Enter the Sleep Well Experiment
From January through March, Beehive shared with employees a series of educational articles, tip sheets and simple action steps they could take to improve the quality and quantity of their sleep. Each two-week series focused on a different topic (Mental Stress, Nutrition, Technology, Exercise, Physical Sleep Environment), with the objectives of: inspiring our team to develop healthier sleep habits and motivating healthy changes slowly and consistently. Each Monday, employees committed to experimenting with one tip for improving their sleep, and each Thursday we shared our progress together for support and accountability.
Napping for Boosting Alertness and Productivity
Yes, we even added a napping spot to our meditation room – a comfortable spot where employees could experience the benefits of a short, 10-20 minute-power nap to reboot their brain.
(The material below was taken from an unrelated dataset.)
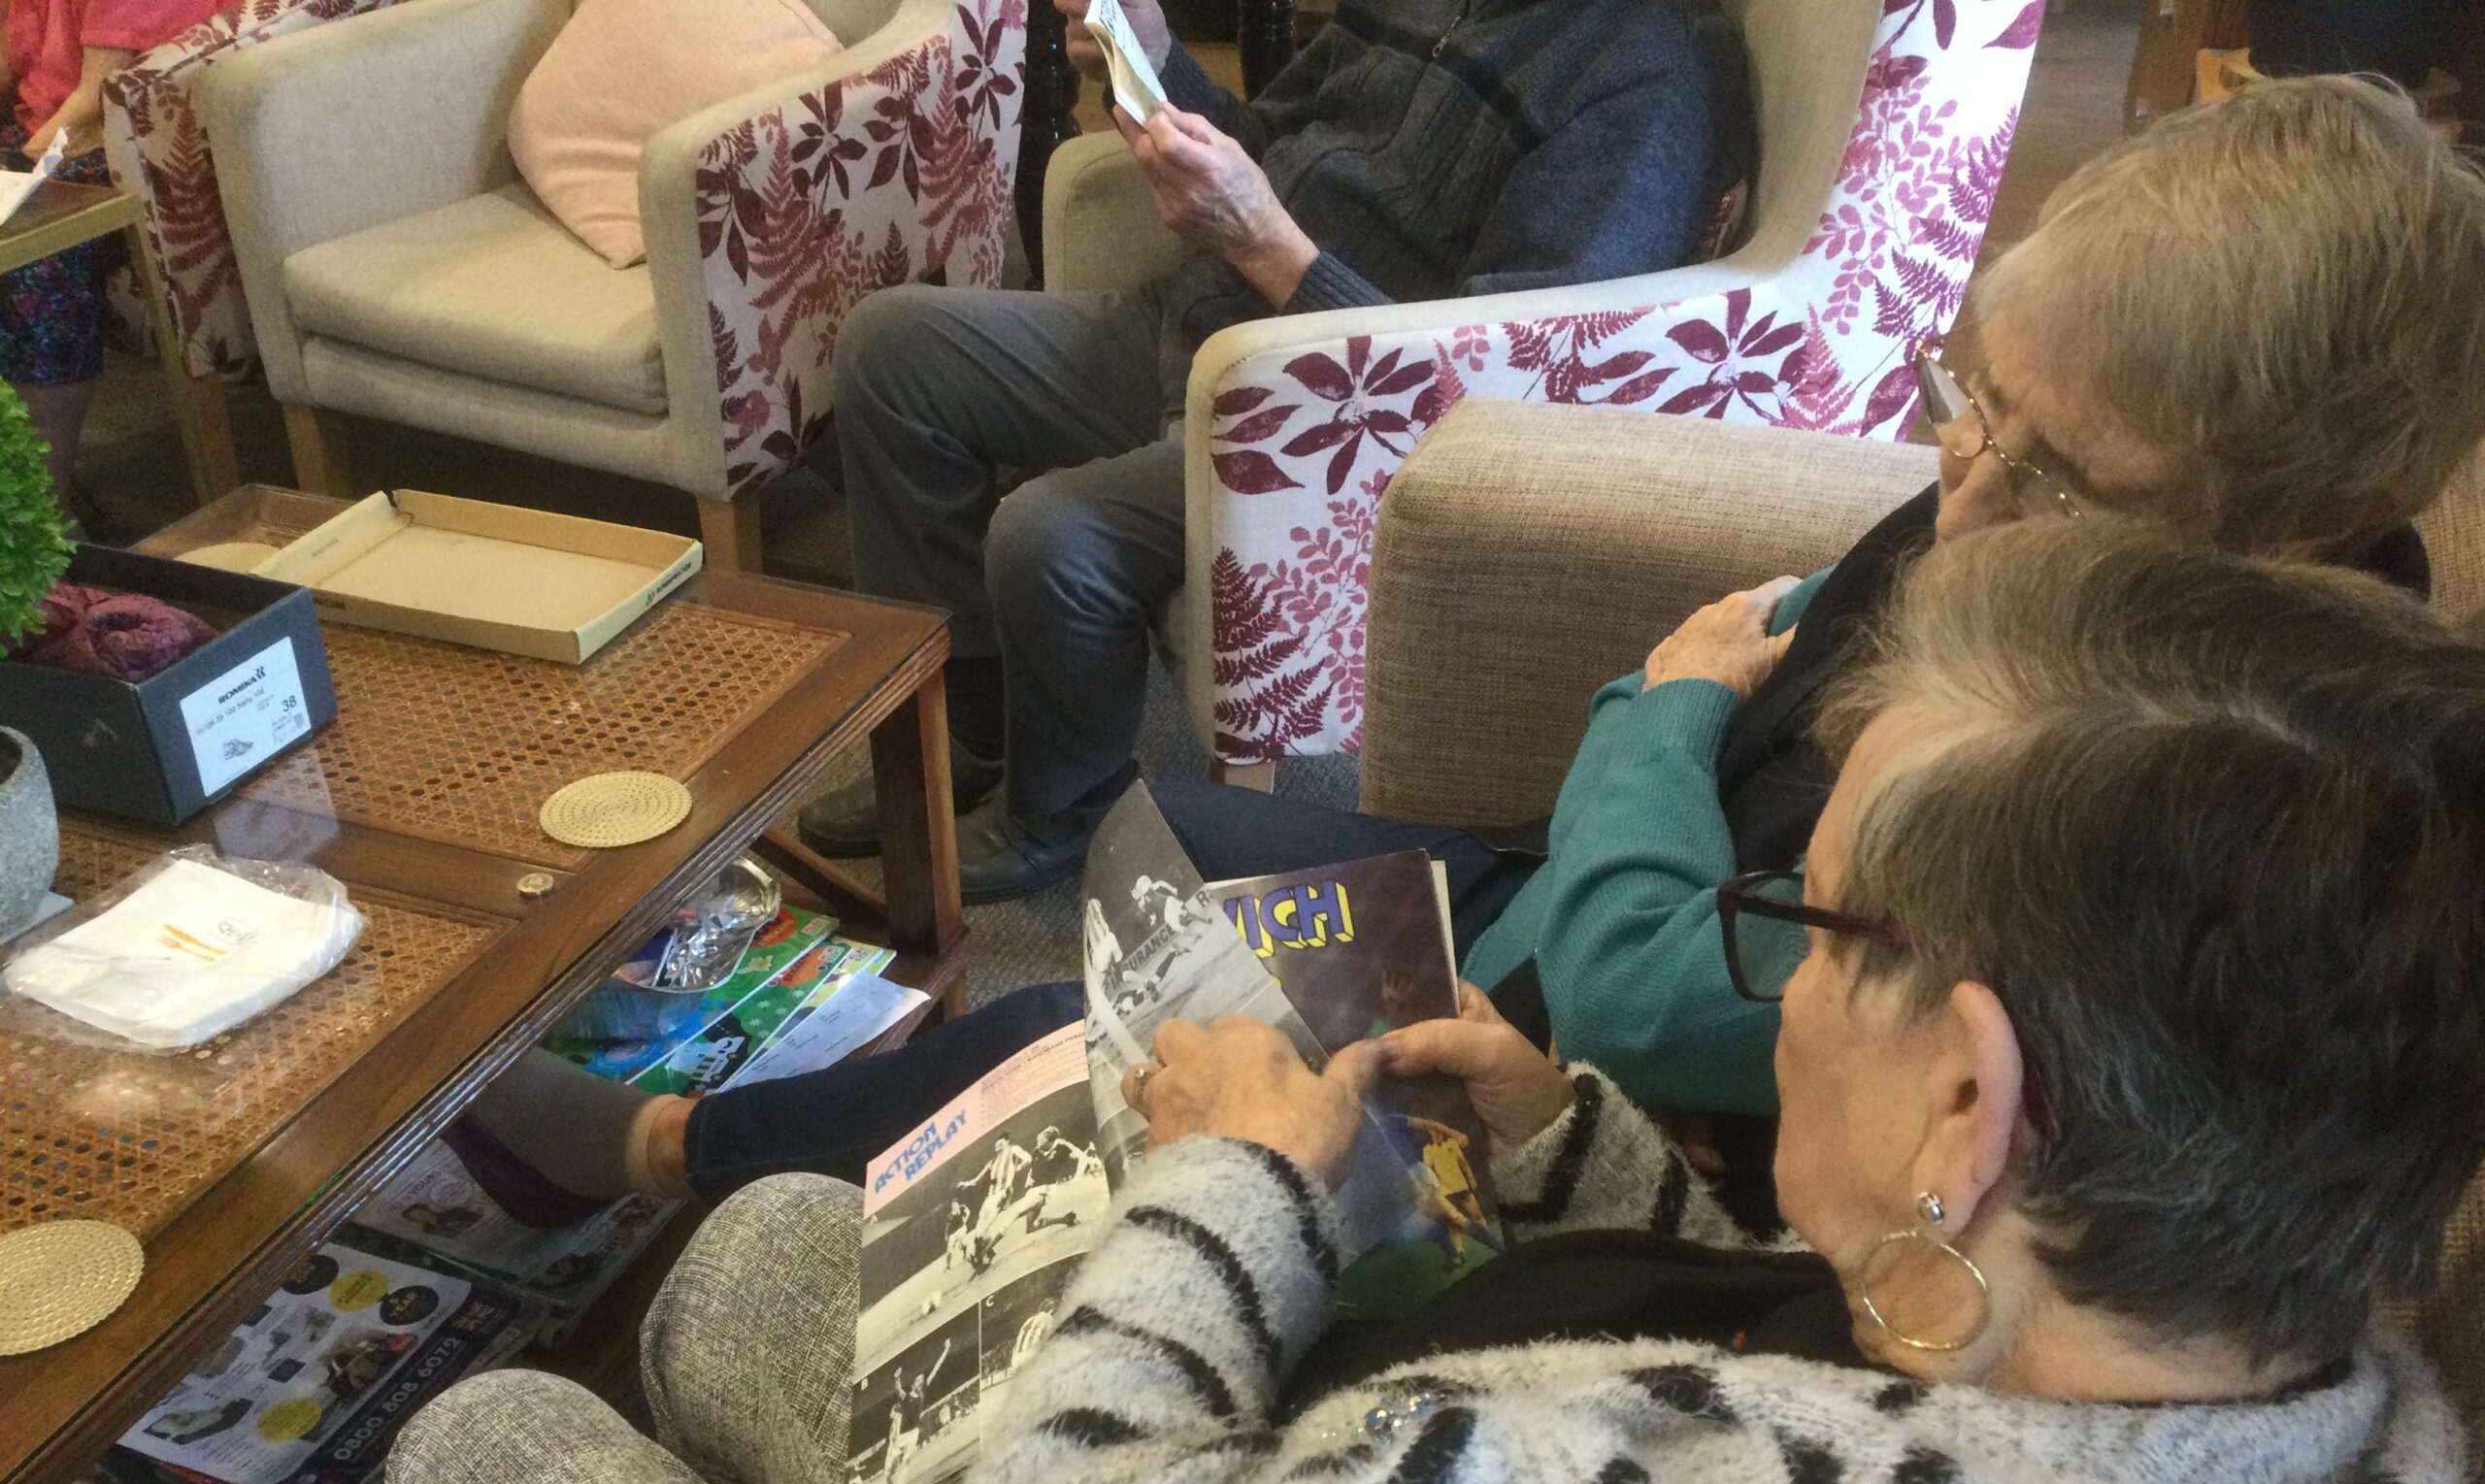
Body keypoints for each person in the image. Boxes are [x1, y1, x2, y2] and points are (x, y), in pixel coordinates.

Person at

Sleep experts say 10-20 minutes is ideal for a boosting alertness and energy, lifting productivity and mood, and improving memory and learning.
Where to Start?
If you aren’t sure where to start improving your sleep, keep it simple:
- Go to bed and get up at the same time each night
- Turn off all screens – computer, phone TV – an hour before you go to bed
- Avoid heavy meals and alcohol three hours before bedtime and caffeine after noon
- If you’re getting less than 8 hours of sleep a night, slowly go to bed 15 minutes earlier until you reach 8 hours
So Far, So Good
So, what was the result of our Sleep Well Experiment? Bottom line, we’re all sleeping more. We’re also binge sleeping less on weekends; waking up before our alarm more; waking up less frequently; sleeping more soundly; falling back to sleep easier; waking up more rested; and waking up and going to bed at the same time more often. Not bad. Wellness programs that incorporate sleep initiatives can result in employees who are more resilient, more productive, make better decisions, have improved memory and retention, make fewer mistakes. Not sure it’s for your company? Just sleep on it. You’ll make a better decision tomorrow.